Mar 28 2011
A.P. Pharma, Inc. (NASDAQ:APPA), a specialty pharmaceutical company, today reported financial results for its fourth quarter and full year ended December 31, 2010 and provided a corporate update.
"Since receiving the Complete Response Letter on our APF530 New Drug Application, A.P. Pharma's management and staff have been working to address the issues raised by the Food and Drug Administration (FDA) and to prepare for meetings with the FDA," said John Whelan, A.P. Pharma's acting chief executive officer. "Company representatives met with the FDA in February and have another meeting scheduled for this week. We believe that our discussions with the FDA will provide the necessary clarity for what work and information will be needed to best address the topics outlined in the Complete Response Letter. Following our meetings with the FDA, we expect to be in a position to determine the resources and timeline needed for resubmitting the APF530 New Drug Application."
Clinical Update
The Company met with the FDA in February 2011. At this meeting, the Company presented information concerning the clinical pharmacology of APF530 and a revised presentation format for certain clinical data from the Company's Phase 3 study. The FDA indicated that the revised presentation format for the clinical data was acceptable for resubmission and did not request any additional efficacy studies. The FDA has requested that a thorough QT study be included in the New Drug Application (NDA) resubmission and clarified the requirements for a previously requested metabolism study. The FDA agreed both studies could be structured as a single clinical study conducted in healthy volunteers. Once initiated, this study is anticipated to take approximately six months to complete.

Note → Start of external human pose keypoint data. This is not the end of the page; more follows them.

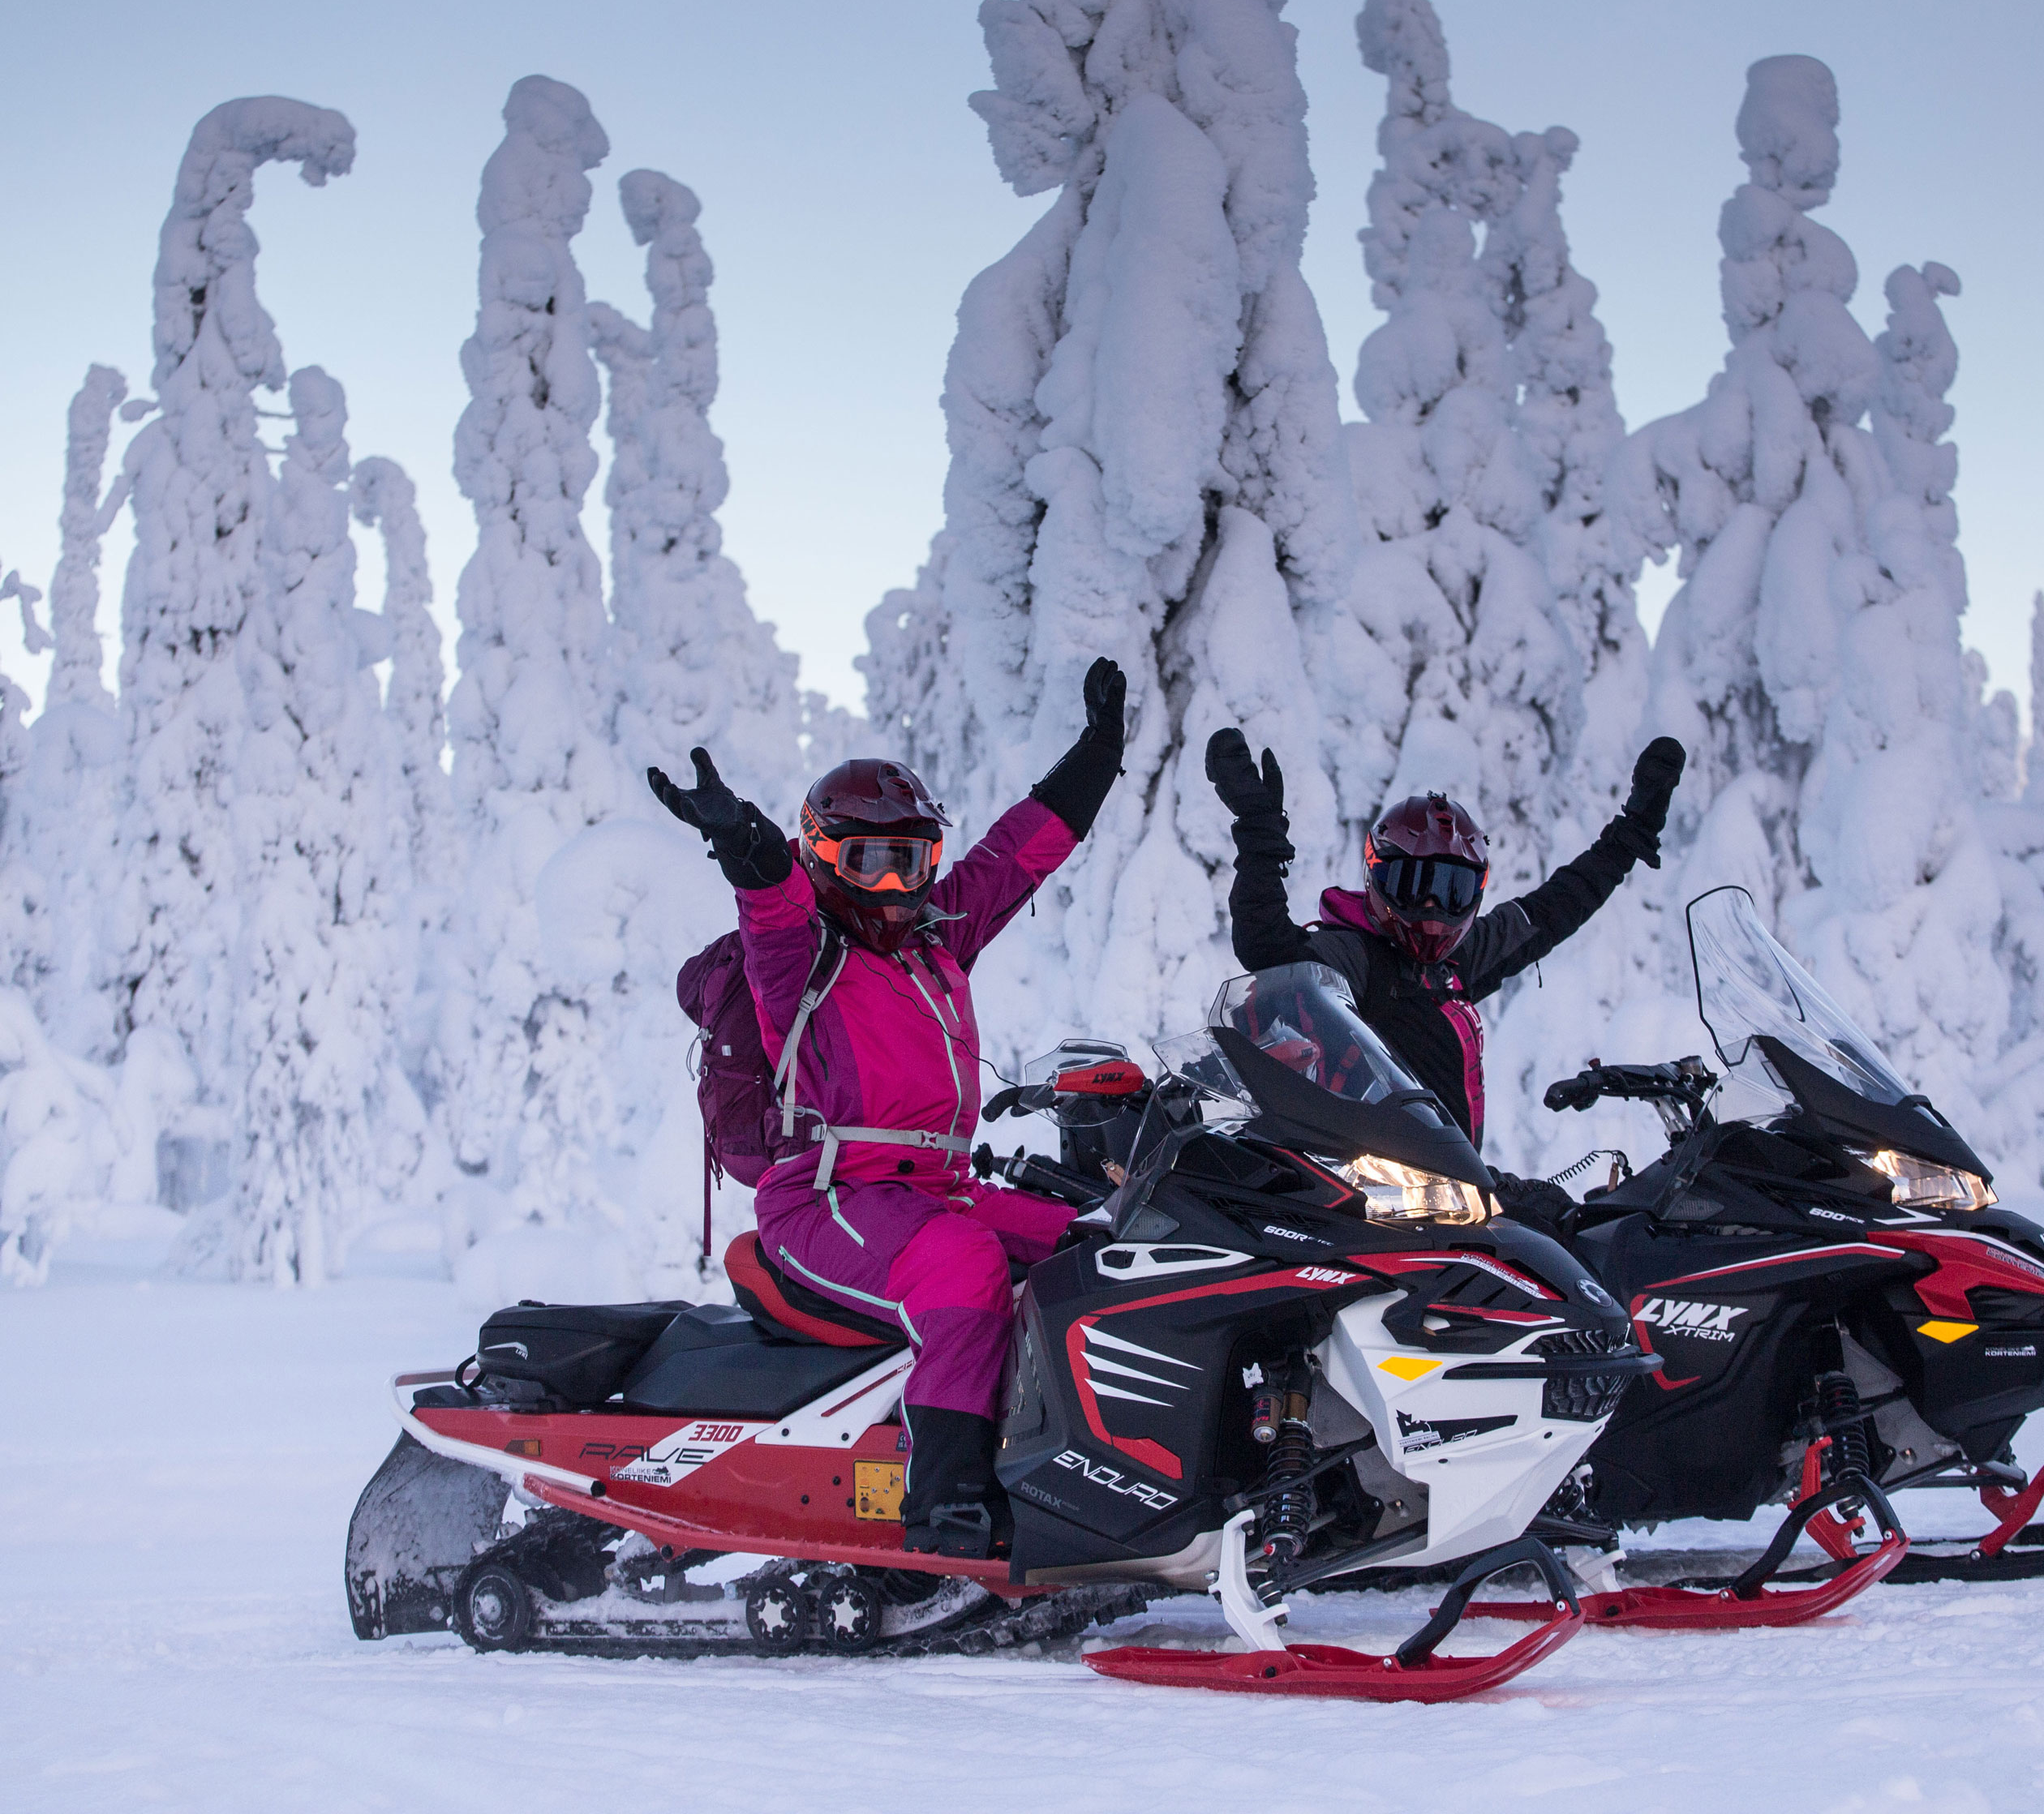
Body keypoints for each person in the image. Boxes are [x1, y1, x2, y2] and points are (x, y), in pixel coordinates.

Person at [649, 660, 1127, 1557]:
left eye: (912, 860)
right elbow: (772, 902)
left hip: (933, 1190)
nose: (895, 885)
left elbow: (1017, 855)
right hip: (824, 1199)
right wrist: (742, 841)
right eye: (869, 860)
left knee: (1098, 1240)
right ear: (824, 857)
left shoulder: (938, 939)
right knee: (963, 1265)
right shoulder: (804, 958)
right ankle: (945, 1502)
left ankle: (1091, 1471)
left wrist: (1098, 751)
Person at [1204, 729, 1684, 1220]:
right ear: (1377, 879)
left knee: (1586, 1232)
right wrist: (1259, 833)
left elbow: (1555, 907)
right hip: (1380, 1199)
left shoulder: (1455, 964)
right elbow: (1269, 948)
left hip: (1443, 1195)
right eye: (1413, 885)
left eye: (1452, 889)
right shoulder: (1359, 956)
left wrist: (1632, 831)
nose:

A second FDA meeting is scheduled for the end of March 2011 to address the dosing system and the characterization and manufacturing of APF530. During this meeting, the Company will be presenting the results of additional analytical work it has completed since receipt of the Complete Response Letter.
Corporate Developments
The Company is in negotiations for a bridge loan, which may be executed following the upcoming meeting with the FDA. The bridge loan is intended to fund Company operations until additional longer-term financing is secured. Following the FDA meeting at the end of March and the assumed funding of the bridge loan, the Company plans to seek additional financing in the form of equity, debt or collaboration agreements to fund operations through the potential approval of APF530. Multiple factors, including the outcome of the second FDA meeting and general market conditions, preclude any assurance that the Company will be able to obtain adequate financing to support its operations, or that such financing will be on terms favorable to A.P. Pharma or its stockholders.
The Company has notified The NASDAQ Stock Market (NASDAQ) that it will not be proceeding with the plan it presented to the NASDAQ Listing Qualifications Panel in January 2011. As a result, the Company anticipates it will receive a notice from NASDAQ that its shares will be delisted from The NASDAQ Capital Market and transferred to the OTCQB, which is operated by OTC Markets, Inc.
Results of Operations
A.P. Pharma's net loss for the fourth quarter of 2010 was $1.6 million, or $0.04 per share, compared with a net loss of $1.9 million, or $0.05 per share, for the fourth quarter of 2009. Net loss was lower in the current fiscal quarter primarily due to the receipt of a $0.2 million non-taxable grant under the Qualifying Therapeutics Discovery Project program and $0.3 million of lower spending resulting from continuing cost containment actions undertaken by the Company. These reductions to the current quarter loss were partially offset by a $0.2 million increase in loss from discontinued operations.
Net loss for the fiscal year 2010 was $7.3 million, or $0.19 per share, compared with a net loss of $10.0 million, or $0.31 per share, for 2009. The lower net loss is primarily due to a royalty milestone payment of $2.5 million received in the first quarter of 2010.
Cash and cash equivalents as of December 31, 2010 were $2.1 million, compared with $7.6 million at December 31, 2009. The Company believes it has sufficient cash resources to fund operations into May 2011 as it continues to defer certain discretionary activities.